Monday, December 7, 2009

A little time to rest


Since I have been taken off work by my doctor until the baby is born, my body has been able to rest. I am so thankful for that. Sleeping all night long is such a blessing. I was so concerned about working all night, going into labor, and delivering him while sleep deprived and then going into the newborn phase the same way. I believe this time off work enforced by my OB (I see all of them in the group - they are all great but primarily see Dr. Mayer and Dr. Hebets) is a gift from God. I found out the other day that it doesn't cut into my maternity time either. My maternity time starts when the baby is born - this time off before he is born is categorized as medical short term disability. So God is also providing for us financially during this time of rest (why am I surprised at this provision?).

What I am most thankful for right now is this extra time I have had with Trey. I thought I was in labor last Tuesday, and I was pretty emotional about it being my last night with Trey as my only child (not that I don't consider our new baby to be our child yet but you know what I mean). I wanted to savor every moment with him. So on Tuesday night, while contracting regularly, I gave him his bath and read to him. I was able to rock him to sleep. I was so happy for the time with him. I have had all this past week to spend with him, and I am so grateful to God for this special time where I am not in a zombie-like state from staying up all night working. The contractions come and go - nothing regular. I am okay with that. For being almost 39 weeks pregnant, I feel remarkably well.
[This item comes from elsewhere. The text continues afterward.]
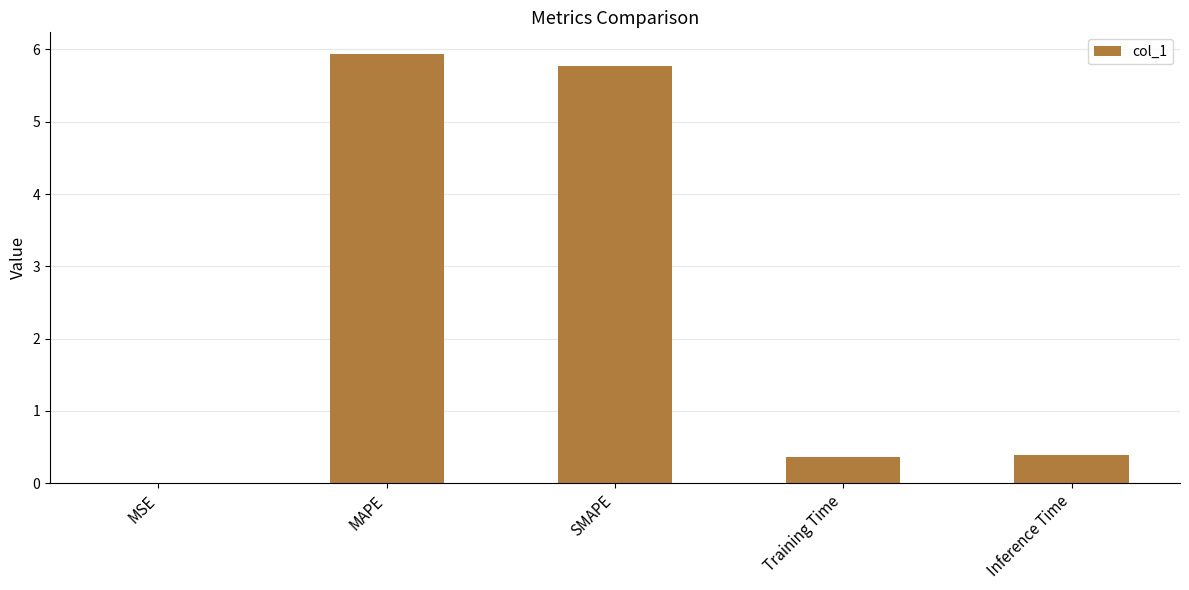

Between Training Time and MAPE, which is larger?

MAPE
I went to Dr. Hebets on Friday and am now 4 cm dilated. I am almost halfway there and not even in labor yet - how cool is that! Pray for David - he is so stressed that we will have the baby in our car.

3 comments:

Tiffany said...

Oh, Joy! I had those same emotions and feelings with Cadi. I was a wreck, and everyone told me the moment the baby was born I would not think about it again. They were right, my family feels whole, and I still get time alone with Cadi. I can't really explain it, but I cannot wait for you to experience it. You look so beautiful in your photo.
And I cannot believe you are 4cm! That is great! I do hope you make it to the hospital, but that you have a very quick "easy" delivery. Love you!!

Laura Siegrist said...

aw, Joy that's so great!! i am happy for you that you can rest! i don't know how you worked that far anyway! being 37 wks. pregnant myself, i'm pretty pooped out after a day's worth of housekeeping and toddler chasing!
and how cool is that that it's not even maternity leave?? that's awesome!
hope all goes well! how far effaced are you? i just had an appt. yesterday, 2 cm and 70%. hoping to increase that alot before next weeks appt. :)

Anonymous said...

PRAYING FOR YOU TONIGHT AS YOU DELIVER!